Segment Start: Document extract
No hon, this is not your place, it is mine. My wall. My profile. My space. It's your job to ignore those things you don't like (whatever they might be). If I had actually created these posts (which I did not) this is what the scroll bar and delete buttons are for, as well as private messages to clear up misunderstandings or miscommunications. Learn about the platform/tool before you use it. I feel sad that you are so lonely, but that is likely to be a problem for you so long as you continue to show outward intolerance and disrespect for others and their feelings and personal spaces.
I have an active prayer chain, maybe that is what she was offended by? Who knows.
She ended her note by stating,
"I ... hope that you will reconsider others feeling in the
future. I know, I am being a typical liberal. Poor people generally are
liberals I guess."
She seems here to make the assumption that I am "rich" and a selfish conservative, but worse, that I am callous to the feelings of others. *OUCH*
Good people don't let disagreements get in the way of good friendships and I try very, very hard, so this was just too much for me.
I'm not even going to start the stories of growing up poor in Oregon, or living nearly 6 years now in a house that is only half finished on a farm where I had to sell my beloved horses/business because my health forced me to quit working my 3 jobs and made me virtually housebound. Those who follow me have heard some of them.
Segment End: Document extract
Segment Start: Material supplied
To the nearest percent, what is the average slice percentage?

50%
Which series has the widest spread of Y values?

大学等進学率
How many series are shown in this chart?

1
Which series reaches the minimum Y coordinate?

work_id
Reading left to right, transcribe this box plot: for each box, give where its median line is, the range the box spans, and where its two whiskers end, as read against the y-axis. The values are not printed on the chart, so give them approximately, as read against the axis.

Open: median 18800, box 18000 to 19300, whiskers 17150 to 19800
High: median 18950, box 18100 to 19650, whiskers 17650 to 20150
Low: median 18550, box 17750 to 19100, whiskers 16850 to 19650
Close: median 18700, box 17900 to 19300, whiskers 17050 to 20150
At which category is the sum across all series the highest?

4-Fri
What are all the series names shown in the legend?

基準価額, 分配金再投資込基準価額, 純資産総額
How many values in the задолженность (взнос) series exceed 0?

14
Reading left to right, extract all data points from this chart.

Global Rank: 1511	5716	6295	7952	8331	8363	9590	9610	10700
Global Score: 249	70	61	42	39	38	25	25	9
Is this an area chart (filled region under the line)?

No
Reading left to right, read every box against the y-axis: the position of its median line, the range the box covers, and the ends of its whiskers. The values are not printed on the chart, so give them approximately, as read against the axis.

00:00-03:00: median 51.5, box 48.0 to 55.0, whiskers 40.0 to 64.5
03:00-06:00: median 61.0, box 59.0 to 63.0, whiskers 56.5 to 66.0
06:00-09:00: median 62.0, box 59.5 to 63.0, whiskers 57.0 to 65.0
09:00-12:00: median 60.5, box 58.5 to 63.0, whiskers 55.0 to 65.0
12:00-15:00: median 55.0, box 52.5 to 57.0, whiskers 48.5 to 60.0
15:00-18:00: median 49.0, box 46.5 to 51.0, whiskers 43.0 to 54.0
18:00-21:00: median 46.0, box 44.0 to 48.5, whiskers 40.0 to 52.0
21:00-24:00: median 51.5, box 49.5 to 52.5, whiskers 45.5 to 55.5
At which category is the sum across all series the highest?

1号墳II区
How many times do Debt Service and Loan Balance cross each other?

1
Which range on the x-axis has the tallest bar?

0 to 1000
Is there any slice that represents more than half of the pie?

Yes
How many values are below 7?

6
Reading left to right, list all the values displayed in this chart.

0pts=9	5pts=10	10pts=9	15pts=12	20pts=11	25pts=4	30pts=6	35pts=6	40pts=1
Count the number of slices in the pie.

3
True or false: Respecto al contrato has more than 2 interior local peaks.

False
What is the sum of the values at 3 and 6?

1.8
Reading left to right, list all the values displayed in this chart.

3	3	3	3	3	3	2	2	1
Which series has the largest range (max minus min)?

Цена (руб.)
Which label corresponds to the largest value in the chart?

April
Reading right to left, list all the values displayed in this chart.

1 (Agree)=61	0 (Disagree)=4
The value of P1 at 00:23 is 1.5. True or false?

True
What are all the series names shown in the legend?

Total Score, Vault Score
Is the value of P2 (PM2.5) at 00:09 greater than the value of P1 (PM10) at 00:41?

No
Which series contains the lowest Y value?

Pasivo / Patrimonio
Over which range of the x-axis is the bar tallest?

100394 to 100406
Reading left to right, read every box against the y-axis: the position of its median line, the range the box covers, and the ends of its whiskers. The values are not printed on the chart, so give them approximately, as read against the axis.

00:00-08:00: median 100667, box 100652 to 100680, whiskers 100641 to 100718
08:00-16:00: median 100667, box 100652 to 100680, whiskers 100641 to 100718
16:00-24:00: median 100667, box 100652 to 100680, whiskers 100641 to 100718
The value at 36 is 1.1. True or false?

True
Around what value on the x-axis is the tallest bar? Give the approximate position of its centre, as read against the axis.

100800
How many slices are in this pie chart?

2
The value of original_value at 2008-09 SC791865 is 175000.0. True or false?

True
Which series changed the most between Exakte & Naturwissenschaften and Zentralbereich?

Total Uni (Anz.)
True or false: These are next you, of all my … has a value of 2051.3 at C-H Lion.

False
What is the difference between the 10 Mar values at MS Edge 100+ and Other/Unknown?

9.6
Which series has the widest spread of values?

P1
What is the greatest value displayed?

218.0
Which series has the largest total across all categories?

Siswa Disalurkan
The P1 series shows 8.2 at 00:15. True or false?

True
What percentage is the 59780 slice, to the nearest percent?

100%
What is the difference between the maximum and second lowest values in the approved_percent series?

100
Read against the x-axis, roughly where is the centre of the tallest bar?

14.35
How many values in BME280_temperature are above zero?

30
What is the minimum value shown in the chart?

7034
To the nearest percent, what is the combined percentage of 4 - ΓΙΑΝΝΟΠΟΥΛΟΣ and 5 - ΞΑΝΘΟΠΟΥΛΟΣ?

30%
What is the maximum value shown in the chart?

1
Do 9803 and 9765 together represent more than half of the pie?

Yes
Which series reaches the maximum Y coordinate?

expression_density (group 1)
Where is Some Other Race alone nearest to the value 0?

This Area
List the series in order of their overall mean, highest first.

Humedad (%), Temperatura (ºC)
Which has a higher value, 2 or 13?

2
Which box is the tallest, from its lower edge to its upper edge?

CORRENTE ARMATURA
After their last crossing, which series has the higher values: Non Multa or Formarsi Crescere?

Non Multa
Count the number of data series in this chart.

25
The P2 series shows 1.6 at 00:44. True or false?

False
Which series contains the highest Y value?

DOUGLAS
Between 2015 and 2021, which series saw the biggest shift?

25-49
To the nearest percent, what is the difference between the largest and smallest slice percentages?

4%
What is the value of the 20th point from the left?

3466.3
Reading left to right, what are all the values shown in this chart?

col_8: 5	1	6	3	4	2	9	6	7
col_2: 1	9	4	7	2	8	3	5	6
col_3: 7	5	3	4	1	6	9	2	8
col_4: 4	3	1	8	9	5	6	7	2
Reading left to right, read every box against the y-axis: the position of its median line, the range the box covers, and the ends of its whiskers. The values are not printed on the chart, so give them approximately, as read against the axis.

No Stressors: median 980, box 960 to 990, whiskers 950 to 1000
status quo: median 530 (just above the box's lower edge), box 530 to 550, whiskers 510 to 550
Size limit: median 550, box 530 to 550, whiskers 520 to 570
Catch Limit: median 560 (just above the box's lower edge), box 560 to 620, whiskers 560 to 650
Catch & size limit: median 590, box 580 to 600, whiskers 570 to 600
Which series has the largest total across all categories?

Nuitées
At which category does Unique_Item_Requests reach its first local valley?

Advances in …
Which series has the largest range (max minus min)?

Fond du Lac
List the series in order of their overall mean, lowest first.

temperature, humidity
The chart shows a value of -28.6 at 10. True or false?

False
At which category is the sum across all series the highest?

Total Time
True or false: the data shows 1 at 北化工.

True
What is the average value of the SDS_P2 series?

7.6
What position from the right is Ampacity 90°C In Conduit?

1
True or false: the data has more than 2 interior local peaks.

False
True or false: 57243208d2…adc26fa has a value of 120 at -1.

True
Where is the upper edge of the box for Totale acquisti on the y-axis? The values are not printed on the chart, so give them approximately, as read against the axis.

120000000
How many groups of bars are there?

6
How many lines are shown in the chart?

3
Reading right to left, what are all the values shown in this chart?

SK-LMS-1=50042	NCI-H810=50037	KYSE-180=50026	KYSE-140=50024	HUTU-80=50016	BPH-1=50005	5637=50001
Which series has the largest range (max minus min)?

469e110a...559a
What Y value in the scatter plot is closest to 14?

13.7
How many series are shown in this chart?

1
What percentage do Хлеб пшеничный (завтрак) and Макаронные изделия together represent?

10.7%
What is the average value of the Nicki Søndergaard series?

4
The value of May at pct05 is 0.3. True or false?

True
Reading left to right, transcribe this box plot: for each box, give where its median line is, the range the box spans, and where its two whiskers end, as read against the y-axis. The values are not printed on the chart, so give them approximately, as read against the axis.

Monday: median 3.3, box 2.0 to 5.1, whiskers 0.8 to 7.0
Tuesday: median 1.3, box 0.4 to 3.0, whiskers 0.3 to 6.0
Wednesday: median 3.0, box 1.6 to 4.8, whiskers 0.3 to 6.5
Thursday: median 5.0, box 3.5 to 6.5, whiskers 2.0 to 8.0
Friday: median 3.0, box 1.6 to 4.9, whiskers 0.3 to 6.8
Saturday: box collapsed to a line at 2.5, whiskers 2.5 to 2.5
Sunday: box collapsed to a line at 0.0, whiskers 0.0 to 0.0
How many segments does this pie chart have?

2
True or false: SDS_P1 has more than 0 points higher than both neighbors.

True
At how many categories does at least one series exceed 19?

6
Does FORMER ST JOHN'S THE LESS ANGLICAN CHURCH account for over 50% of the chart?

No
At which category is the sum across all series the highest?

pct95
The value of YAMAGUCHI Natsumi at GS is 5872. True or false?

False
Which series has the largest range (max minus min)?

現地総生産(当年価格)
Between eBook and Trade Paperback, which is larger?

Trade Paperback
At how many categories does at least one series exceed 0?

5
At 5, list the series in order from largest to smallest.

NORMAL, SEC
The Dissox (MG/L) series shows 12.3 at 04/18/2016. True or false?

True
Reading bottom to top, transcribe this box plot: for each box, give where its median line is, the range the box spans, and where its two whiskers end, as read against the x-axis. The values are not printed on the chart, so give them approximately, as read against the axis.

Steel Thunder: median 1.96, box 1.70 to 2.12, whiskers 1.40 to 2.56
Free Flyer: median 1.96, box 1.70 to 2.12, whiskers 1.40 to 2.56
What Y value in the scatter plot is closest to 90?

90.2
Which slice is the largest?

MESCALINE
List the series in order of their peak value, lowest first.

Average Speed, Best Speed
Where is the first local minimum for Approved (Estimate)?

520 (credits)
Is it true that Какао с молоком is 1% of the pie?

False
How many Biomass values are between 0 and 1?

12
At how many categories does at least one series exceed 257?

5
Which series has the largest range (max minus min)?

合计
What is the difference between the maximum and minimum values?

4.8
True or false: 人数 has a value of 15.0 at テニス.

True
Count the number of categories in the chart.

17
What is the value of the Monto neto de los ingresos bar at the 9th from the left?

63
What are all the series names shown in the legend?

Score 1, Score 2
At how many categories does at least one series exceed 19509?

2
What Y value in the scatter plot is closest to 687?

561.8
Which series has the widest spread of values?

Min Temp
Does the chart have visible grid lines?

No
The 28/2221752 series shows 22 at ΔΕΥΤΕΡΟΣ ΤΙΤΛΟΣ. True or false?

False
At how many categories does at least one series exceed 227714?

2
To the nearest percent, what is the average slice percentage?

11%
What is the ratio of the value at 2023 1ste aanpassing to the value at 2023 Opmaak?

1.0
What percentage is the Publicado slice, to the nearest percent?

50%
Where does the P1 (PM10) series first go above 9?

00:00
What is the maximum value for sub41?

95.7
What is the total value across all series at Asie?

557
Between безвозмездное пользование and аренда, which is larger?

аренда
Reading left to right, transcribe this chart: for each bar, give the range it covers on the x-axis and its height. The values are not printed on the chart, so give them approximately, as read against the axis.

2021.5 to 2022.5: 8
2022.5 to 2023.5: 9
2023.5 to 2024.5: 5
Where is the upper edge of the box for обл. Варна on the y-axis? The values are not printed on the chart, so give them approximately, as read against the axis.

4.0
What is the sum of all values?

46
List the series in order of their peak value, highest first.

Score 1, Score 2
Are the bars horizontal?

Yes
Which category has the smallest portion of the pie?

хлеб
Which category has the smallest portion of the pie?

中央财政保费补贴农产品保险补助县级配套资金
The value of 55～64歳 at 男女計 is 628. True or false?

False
Segment End: Material supplied
▸ Task item A
Repeat the post word for word, everything from "She seems here" down to "some of them.".
▸ Task item B
According to the post, how long has the writer lived in the house that is only half finished?
The items have no role in this work.

▸ Answer A
She seems here to make the assumption that I am "rich" and a selfish conservative, but worse, that I am callous to the feelings of others. *OUCH*
Good people don't let disagreements get in the way of good friendships and I try very, very hard, so this was just too much for me.
I'm not even going to start the stories of growing up poor in Oregon, or living nearly 6 years now in a house that is only half finished on a farm where I had to sell my beloved horses/business because my health forced me to quit working my 3 jobs and made me virtually housebound. Those who follow me have heard some of them.

▸ Answer B
Nearly 6 years.